In a separate interview with Conservative strategist Steve Bannon, Patel said he and others “will go out and find the conspirators not only in the government, but also in the media.”

“We are going after the people in the media who lied about American citizens helping Joe Biden rig the presidential election,” Patel said, referring to the 2020 presidential election in which Biden, the Democratic challenger, defeated Trump. “We’re coming after you, whether it’s criminal or civil. We’ll find out. But yes, we are warning you all.”

Patel first came to prominence in Trump’s inner circle as an outspoken critic of the FBI’s investigation into possible ties between Russia and Trump’s 2016 presidential campaign.

As a staffer on the House Permanent Select Committee on Intelligence, then chaired by Rep. Devin Nunes, a Trump loyalist, Patel helped write a four-page report detailing mistakes the Justice Department made in obtaining an arrest warrant. monitoring a former Trump campaign adviser.

The document, which became colloquially known as the “Nunes memo,” was released after strong objections from Wray and Justice Department leaders.

Another report from the inspector general major problems identified under FBI supervision during the Russia investigation, but also concluded that the investigation was opened for a legitimate purpose and found no evidence that the FBI had acted with partisan motives in conducting the investigation.

Patel has played a role in several legal investigations into Trump.

He appeared before the Washington grand jury investigating Trump’s hoarding of classified documents at his Mar-a-Lago estate in Florida in 2022, after being granted immunity for his testimony.

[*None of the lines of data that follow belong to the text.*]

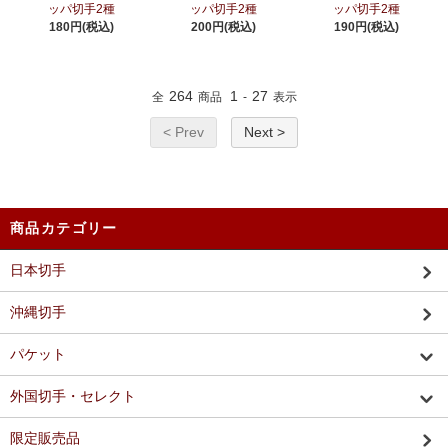
ッパ切手2種
ッパ切手2種
ッパ切手2種
180円(税込)
200円(税込)
190円(税込)
264
1
27
全
商品
-
表示
< Prev
Next >
商品カテゴリー
日本切手
沖縄切手
パケット
外国切手・セレクト
限定販売品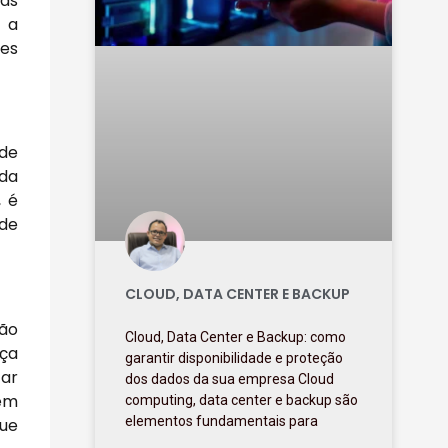
tas
a a
res
 de
 da
, é
 de
CLOUD, DATA CENTER E BACKUP
não
Cloud, Data Center e Backup: como
nça
garantir disponibilidade e proteção
car
dos dados da sua empresa Cloud
lém
computing, data center e backup são
elementos fundamentais para
que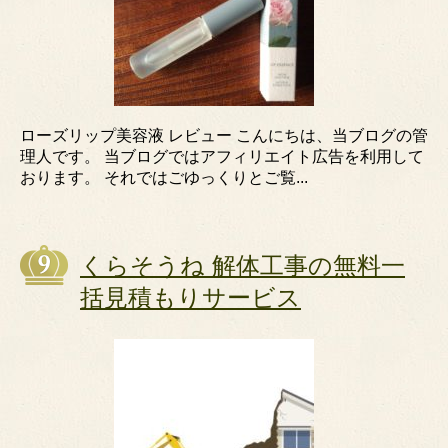
ローズリップ美容液 レビュー こんにちは、当ブログの管
理人です。 当ブログではアフィリエイト広告を利用して
おります。 それではごゆっくりとご覧...
くらそうね 解体工事の無料一
括見積もりサービス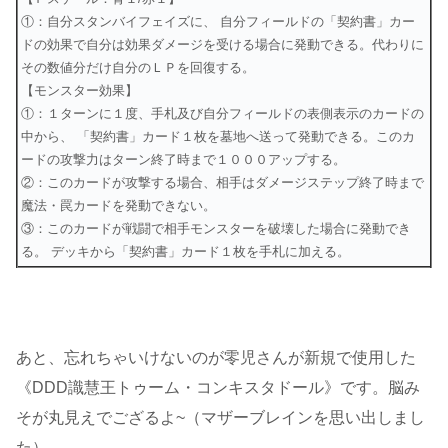
①：自分スタンバイフェイズに、 自分フィールドの「契約書」カー
ドの効果で自分は効果ダメージを受ける場合に発動できる。代わりに
その数値分だけ自分のＬＰを回復する。
【モンスター効果】
①：１ターンに１度、手札及び自分フィールドの表側表示のカードの
中から、 「契約書」カード１枚を墓地へ送って発動できる。このカ
ードの攻撃力はターン終了時まで１０００アップする。
②：このカードが攻撃する場合、相手はダメージステップ終了時まで
魔法・罠カードを発動できない。
③：このカードが戦闘で相手モンスターを破壊した場合に発動でき
る。 デッキから「契約書」カード１枚を手札に加える。
あと、忘れちゃいけないのが零児さんが新規で使用した
《DDD識慧王トゥーム・コンキスタドール》です。
脳み
そが丸見えでござるよ~（マザーブレインを思い出しまし
た）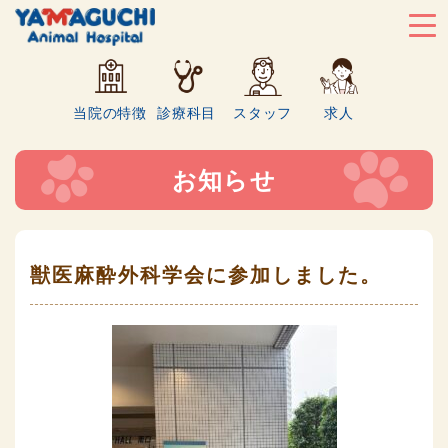
当院の特徴
診療科目
スタッフ
求人
お知らせ
獣医麻酔外科学会に参加しました。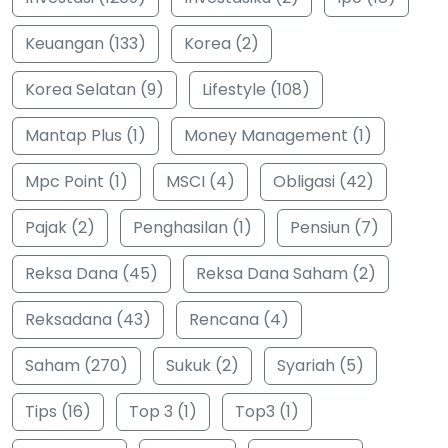
Keuangan (133)
Korea (2)
Korea Selatan (9)
Lifestyle (108)
Mantap Plus (1)
Money Management (1)
Mpc Point (1)
MSCI (4)
Obligasi (42)
Pajak (2)
Penghasilan (1)
Pensiun (7)
Reksa Dana (45)
Reksa Dana Saham (2)
Reksadana (43)
Rencana (4)
Saham (270)
Sukuk (2)
Syariah (5)
Tips (16)
Top 3 (1)
Top3 (1)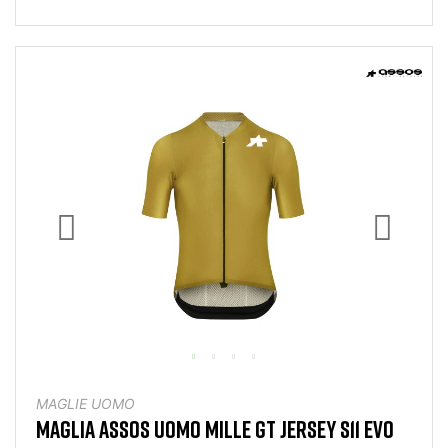
MAGLIE UOMO
MAGLIA ASSOS UOMO MILLE GT JERSEY S11 EVO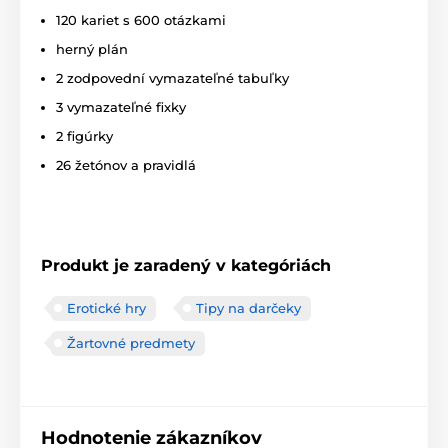
120 kariet s 600 otázkami
herný plán
2 zodpovední vymazateľné tabuľky
3 vymazateľné fixky
2 figúrky
26 žetónov a pravidlá
Produkt je zaradený v kategóriách
Erotické hry
Tipy na darčeky
Žartovné predmety
Hodnotenie zákazníkov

He also testified at a court hearing in Colorado about Trump’s efforts to overturn the results of the 2020 presidential election in the lead-up to the violent January 6, 2021 riot at the U.S. Capitol. Patel, who was chief of staff to the then-secretary of defense at the time of the riot, testified that Trump had preemptively authorized 10,000 to 20,000 troops to deploy days before the attack. But a Colorado court later ruled that Patel was “no credible witness” on this subject.

Shortly after Trump left office, Patel launched Fight with Kash, an organization that funds defamation lawsuits and sells a wide range of merchandise, including branded socks and other clothing with the “K$H” logo.

Patel has also turned to publishing. He wrote a book called “Government Gangsters,” which is part memoir and part battle against the so-called deep state. Patel collaborated with Bannon to release a film version. Patel has also written children’s books in which Trump plays the lead role: in “The Plot Against the King,” a thinly disguised Hillary Clinton plays the villain who goes after “King Donald,” while Kash plays a wizard who thwarts her plans.

Patel pitched for a variety of products marketed to Trump supporters. One nutritional supplement he is promoting claims to be a “detox system” for the COVID vaccine.

Records show Patel has made hundreds of thousands of dollars a year advising Trump-related entities, including a political action committee and the company that owns Truth Social.

Patel helped produce “And Justice For All,” a rendition of the Star Spangled Banner sung by a group of men imprisoned for their role in the Capitol riot.

Patel’s candidacy has drawn support from prominent Trump supporters, including people who support the president-elect’s agenda at the FBI and Justice Department, and the idea of ​​using his election victory to retaliate against his perceived opponents.

He is a regular guest on right-wing podcasts and livestream online shows by Bannon, Tim Pool, Benny Johnson and others.

Even as Trump was reportedly considering more conventional choices for the job whose prospects for confirmation were seen as more certain, some of the president-elect’s conservative supporters actively pushed Patel’s candidacy and discredited other potential selections, including Mike Rogers, a former FBI agent and ex-Republican chairman of the House Intelligence Committee.

A Trump aide recently said on social media that Rogers did not get the job.